── Source material

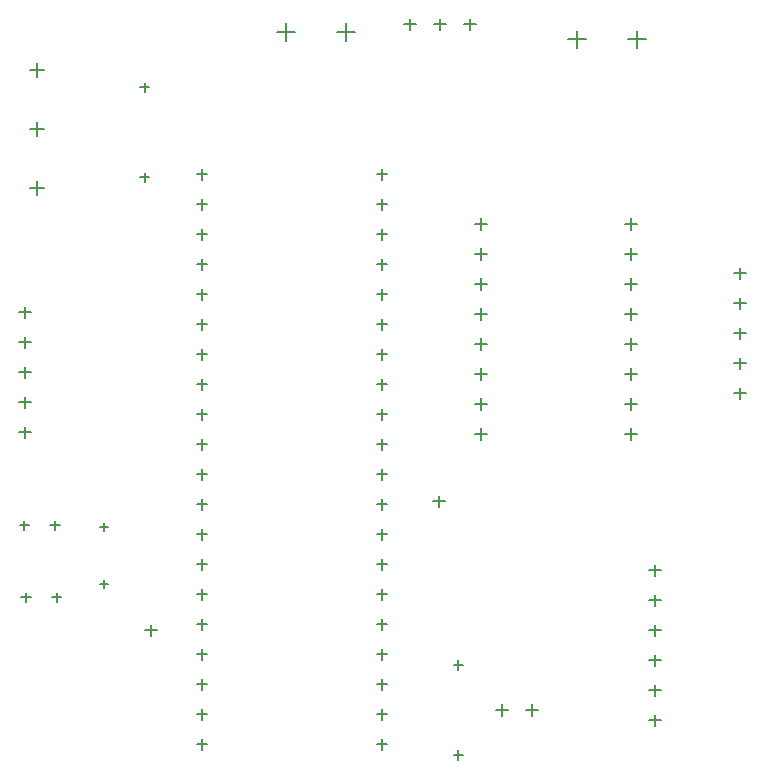
<source format=gbr>
%FSTAX23Y23*%
%MOIN*%
%SFA1B1*%

%IPPOS*%
%ADD39C,0.005000*%
%LNpcb1_drillmap_1-1*%
%LPD*%
G54D39*
X02376Y03548D02*
X02423D01*
X024Y03525D02*
Y03572D01*
X02376Y03351D02*
X02423D01*
X024Y03328D02*
Y03375D01*
X02376Y03155D02*
X02423D01*
X024Y03131D02*
Y03178D01*
X0437Y0365D02*
X04429D01*
X044Y0362D02*
Y03679D01*
X0417Y0365D02*
X04229D01*
X042Y0362D02*
Y03679D01*
X03825Y037D02*
X03864D01*
X03845Y0368D02*
Y03719D01*
X03725Y037D02*
X03764D01*
X03745Y0368D02*
Y03719D01*
X03625Y037D02*
X03664D01*
X03645Y0368D02*
Y03719D01*
X03789Y01565D02*
X0382D01*
X03805Y01549D02*
Y0158D01*
X03789Y01265D02*
X0382D01*
X03805Y01249D02*
Y0128D01*
X0403Y01415D02*
X0407D01*
X0405Y01395D02*
Y01435D01*
X0393Y01415D02*
X0397D01*
X0395Y01395D02*
Y01435D01*
X02744Y0349D02*
X02775D01*
X0276Y03474D02*
Y03505D01*
X02744Y0319D02*
X02775D01*
X0276Y03174D02*
Y03205D01*
X0234Y0234D02*
X02379D01*
X0236Y0232D02*
Y02359D01*
X0234Y0244D02*
X02379D01*
X0236Y0242D02*
Y02459D01*
X0234Y0254D02*
X02379D01*
X0236Y0252D02*
Y02559D01*
X0234Y0264D02*
X02379D01*
X0236Y0262D02*
Y02659D01*
X0234Y0274D02*
X02379D01*
X0236Y0272D02*
Y02759D01*
X02445Y0203D02*
X02476D01*
X02461Y02014D02*
Y02045D01*
X02343Y0203D02*
X02374D01*
X02358Y02014D02*
Y02045D01*
X02611Y02026D02*
X02638D01*
X02625Y02012D02*
Y02039D01*
X02611Y01833D02*
X02638D01*
X02625Y0182D02*
Y01847D01*
X0245Y0179D02*
X02481D01*
X02466Y01774D02*
Y01805D01*
X02348Y0179D02*
X02379D01*
X02363Y01774D02*
Y01805D01*
X034Y03675D02*
X03459D01*
X0343Y03645D02*
Y03704D01*
X032Y03675D02*
X03259D01*
X0323Y03645D02*
Y03704D01*
X03532Y013D02*
X03567D01*
X0355Y01282D02*
Y01317D01*
X03532Y014D02*
X03567D01*
X0355Y01382D02*
Y01417D01*
X03532Y015D02*
X03567D01*
X0355Y01482D02*
Y01517D01*
X03532Y016D02*
X03567D01*
X0355Y01582D02*
Y01617D01*
X03532Y017D02*
X03567D01*
X0355Y01682D02*
Y01717D01*
X03532Y018D02*
X03567D01*
X0355Y01782D02*
Y01817D01*
X03532Y019D02*
X03567D01*
X0355Y01882D02*
Y01917D01*
X03532Y02D02*
X03567D01*
X0355Y01982D02*
Y02017D01*
X03532Y021D02*
X03567D01*
X0355Y02082D02*
Y02117D01*
X03532Y022D02*
X03567D01*
X0355Y02182D02*
Y02217D01*
X03532Y023D02*
X03567D01*
X0355Y02282D02*
Y02317D01*
X03532Y024D02*
X03567D01*
X0355Y02382D02*
Y02417D01*
X03532Y025D02*
X03567D01*
X0355Y02482D02*
Y02517D01*
X03532Y026D02*
X03567D01*
X0355Y02582D02*
Y02617D01*
X03532Y027D02*
X03567D01*
X0355Y02682D02*
Y02717D01*
X03532Y028D02*
X03567D01*
X0355Y02782D02*
Y02817D01*
X03532Y029D02*
X03567D01*
X0355Y02882D02*
Y02917D01*
X03532Y03D02*
X03567D01*
X0355Y02982D02*
Y03017D01*
X03532Y031D02*
X03567D01*
X0355Y03082D02*
Y03117D01*
X03532Y032D02*
X03567D01*
X0355Y03182D02*
Y03217D01*
X02932Y013D02*
X02967D01*
X0295Y01282D02*
Y01317D01*
X02932Y014D02*
X02967D01*
X0295Y01382D02*
Y01417D01*
X02932Y015D02*
X02967D01*
X0295Y01482D02*
Y01517D01*
X02932Y016D02*
X02967D01*
X0295Y01582D02*
Y01617D01*
X02932Y017D02*
X02967D01*
X0295Y01682D02*
Y01717D01*
X02932Y018D02*
X02967D01*
X0295Y01782D02*
Y01817D01*
X02932Y019D02*
X02967D01*
X0295Y01882D02*
Y01917D01*
X02932Y02D02*
X02967D01*
X0295Y01982D02*
Y02017D01*
X02932Y021D02*
X02967D01*
X0295Y02082D02*
Y02117D01*
X02932Y022D02*
X02967D01*
X0295Y02182D02*
Y02217D01*
X02932Y023D02*
X02967D01*
X0295Y02282D02*
Y02317D01*
X02932Y024D02*
X02967D01*
X0295Y02382D02*
Y02417D01*
X02932Y025D02*
X02967D01*
X0295Y02482D02*
Y02517D01*
X02932Y026D02*
X02967D01*
X0295Y02582D02*
Y02617D01*
X02932Y027D02*
X02967D01*
X0295Y02682D02*
Y02717D01*
X02932Y028D02*
X02967D01*
X0295Y02782D02*
Y02817D01*
X02932Y029D02*
X02967D01*
X0295Y02882D02*
Y02917D01*
X02932Y03D02*
X02967D01*
X0295Y02982D02*
Y03017D01*
X02932Y031D02*
X02967D01*
X0295Y03082D02*
Y03117D01*
X02932Y032D02*
X02967D01*
X0295Y03182D02*
Y03217D01*
X04725Y0247D02*
X04764D01*
X04745Y0245D02*
Y02489D01*
X04725Y0257D02*
X04764D01*
X04745Y0255D02*
Y02589D01*
X04725Y0267D02*
X04764D01*
X04745Y0265D02*
Y02689D01*
X04725Y0277D02*
X04764D01*
X04745Y0275D02*
Y02789D01*
X04725Y0287D02*
X04764D01*
X04745Y0285D02*
Y02889D01*
X04359Y02335D02*
X044D01*
X0438Y02314D02*
Y02355D01*
X04359Y02435D02*
X044D01*
X0438Y02414D02*
Y02455D01*
X04359Y02535D02*
X044D01*
X0438Y02514D02*
Y02555D01*
X04359Y02635D02*
X044D01*
X0438Y02614D02*
Y02655D01*
X04359Y02735D02*
X044D01*
X0438Y02714D02*
Y02755D01*
X04359Y02835D02*
X044D01*
X0438Y02814D02*
Y02855D01*
X04359Y02935D02*
X044D01*
X0438Y02914D02*
Y02955D01*
X04359Y03035D02*
X044D01*
X0438Y03014D02*
Y03055D01*
X03859Y03035D02*
X039D01*
X0388Y03014D02*
Y03055D01*
X03859Y02935D02*
X039D01*
X0388Y02914D02*
Y02955D01*
X03859Y02835D02*
X039D01*
X0388Y02814D02*
Y02855D01*
X03859Y02735D02*
X039D01*
X0388Y02714D02*
Y02755D01*
X03859Y02635D02*
X039D01*
X0388Y02614D02*
Y02655D01*
X03859Y02535D02*
X039D01*
X0388Y02514D02*
Y02555D01*
X03859Y02435D02*
X039D01*
X0388Y02414D02*
Y02455D01*
X03859Y02335D02*
X039D01*
X0388Y02314D02*
Y02355D01*
X0444Y0188D02*
X04479D01*
X0446Y0186D02*
Y01899D01*
X0444Y0178D02*
X04479D01*
X0446Y0176D02*
Y01799D01*
X0444Y0168D02*
X04479D01*
X0446Y0166D02*
Y01699D01*
X0444Y0158D02*
X04479D01*
X0446Y0156D02*
Y01599D01*
X0444Y0148D02*
X04479D01*
X0446Y0146D02*
Y01499D01*
X0444Y0138D02*
X04479D01*
X0446Y0136D02*
Y01399D01*
X0276Y0168D02*
X02799D01*
X0278Y0166D02*
Y01699D01*
X0372Y0211D02*
X03759D01*
X0374Y0209D02*
Y02129D01*
M02*
</source>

────

* **Your objective**: Leaving out the pictures, print each line of the records above from the first up to and including the one that contains "X0234Y0254D02*", exactly as written.

* **Finished task**:
<source format=gbr>
%FSTAX23Y23*%
%MOIN*%
%SFA1B1*%

%IPPOS*%
%ADD39C,0.005000*%
%LNpcb1_drillmap_1-1*%
%LPD*%
G54D39*
X02376Y03548D02*
X02423D01*
X024Y03525D02*
Y03572D01*
X02376Y03351D02*
X02423D01*
X024Y03328D02*
Y03375D01*
X02376Y03155D02*
X02423D01*
X024Y03131D02*
Y03178D01*
X0437Y0365D02*
X04429D01*
X044Y0362D02*
Y03679D01*
X0417Y0365D02*
X04229D01*
X042Y0362D02*
Y03679D01*
X03825Y037D02*
X03864D01*
X03845Y0368D02*
Y03719D01*
X03725Y037D02*
X03764D01*
X03745Y0368D02*
Y03719D01*
X03625Y037D02*
X03664D01*
X03645Y0368D02*
Y03719D01*
X03789Y01565D02*
X0382D01*
X03805Y01549D02*
Y0158D01*
X03789Y01265D02*
X0382D01*
X03805Y01249D02*
Y0128D01*
X0403Y01415D02*
X0407D01*
X0405Y01395D02*
Y01435D01*
X0393Y01415D02*
X0397D01*
X0395Y01395D02*
Y01435D01*
X02744Y0349D02*
X02775D01*
X0276Y03474D02*
Y03505D01*
X02744Y0319D02*
X02775D01*
X0276Y03174D02*
Y03205D01*
X0234Y0234D02*
X02379D01*
X0236Y0232D02*
Y02359D01*
X0234Y0244D02*
X02379D01*
X0236Y0242D02*
Y02459D01*
X0234Y0254D02*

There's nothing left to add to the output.